Many Idaho farmers received far less than Gallup, the Ririe farmer who said it wasn’t worth the trip to town to pick up his check. About 1,600 payments were less than $1,000, about 230 were less than $100, and 15 farmers got $10 or less.
Search our database: How much did the Trump administration give Idaho farms in subsidies for the trade war?
Nationwide, 83 percent of the aid has gone to soybean farmers because they’ve suffered most under China’s retaliatory tariffs, according to the Associated Press.
Idaho doesn’t grow many acres of soybeans. Instead, top payouts went to wheat and dairy — $13 million and nearly $11 million. The highest payment to a wheat grower was $166,596 to the Lance and Lisa Funk Partnership in American Falls. The farm received an additional $4,168 for their corn crop.
It costs Idaho dairymen roughly $16 to produce 12 gallons of milk, Naerebout estimated, and the relief payments only offered 12 cents for each 12 gallons. Wheat growers got 7 cents a bushel, though the National Association of Wheat Growers estimated the average wheat farmer lost 70 to 80 cents.
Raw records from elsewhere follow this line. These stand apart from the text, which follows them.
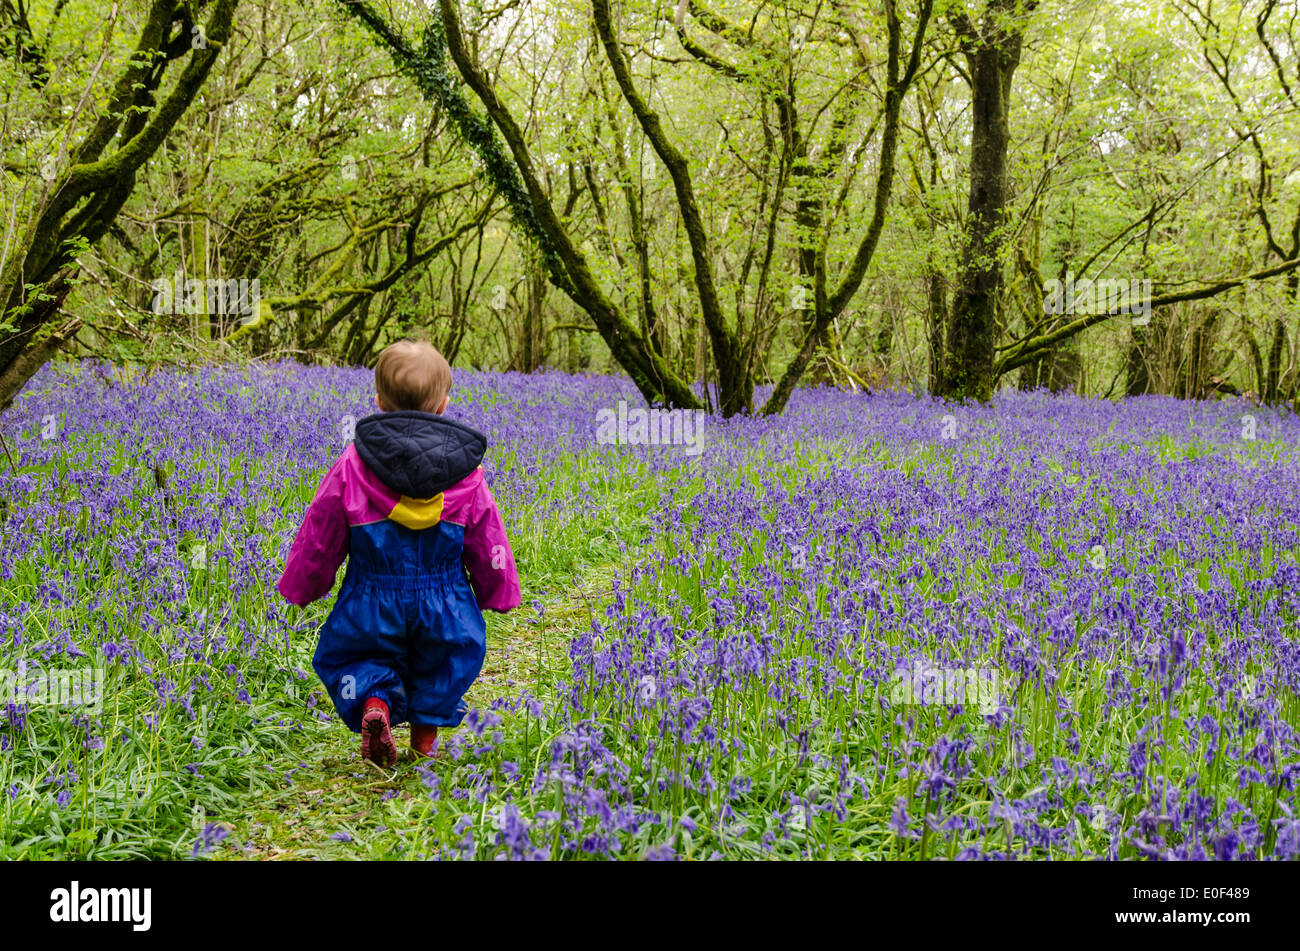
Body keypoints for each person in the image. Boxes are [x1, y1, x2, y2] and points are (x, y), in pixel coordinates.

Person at [278, 339, 520, 765]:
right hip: (444, 599)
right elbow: (488, 536)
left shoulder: (353, 464)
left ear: (378, 402)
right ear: (444, 405)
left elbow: (321, 528)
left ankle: (377, 705)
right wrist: (498, 588)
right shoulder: (467, 476)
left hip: (371, 596)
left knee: (359, 655)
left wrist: (304, 582)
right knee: (442, 661)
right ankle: (425, 744)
“If you’re going to have a program, we’re hoping for meaningful payments,” said Stacey Katseanes Satterlee, the executive director of the Idaho Grain Growers Association, based in Boise. “Farmers are suffering. The acknowledgment is nice, but the bottom line is a big deal. If you’re going to have payments to offset some of these losses, hopefully it offsets some of the losses.”
WHAT ABOUT BARLEY FARMERS?
Satterlee told the Idaho Statesman that her organization hoped barley growers would be included in the 2019 program. Growers last year were allowed to apply for compensation only for wheat losses, which had a retaliatory tariff, while barley didn’t. But barley prices are tied to wheat prices, Satterlee said, so barley growers took the same hit as wheat growers did.
On Thursday, the U.S. Department of Agriculture said barley and several other crops would be eligible in the 2019 program.
Ultimately, Satterlee said farmers prefer that Congress ratify the United States-Mexico-Canada Agreement, signed last year, and that the administration resolve the trade war with China. Otherwise, small payments won’t make a difference to farmers.
“Idaho farmers have suffered tremendously because of our inability to trade and compete on the foreign marketplace without barriers,” Satterlee said.
Idaho tariff subsidies by product
Chart: Nicole Foy | The Associated Press
Despite the losses, Idaho agribusiness leaders said they support Trump’s goal of creating a “level playing field” for producers on the international stage.
Chanel Tewalt, spokeswoman for the Idaho Department of Agriculture, said no payment plan is an adequate replacement for a stable, open market.
“I think all of us — whether at ISDA or industry — we want issues resolved, and that just doesn’t mean a return to normal,” Tewalt said by telephone. “That would also include some resolution on long-simmering trade issues.”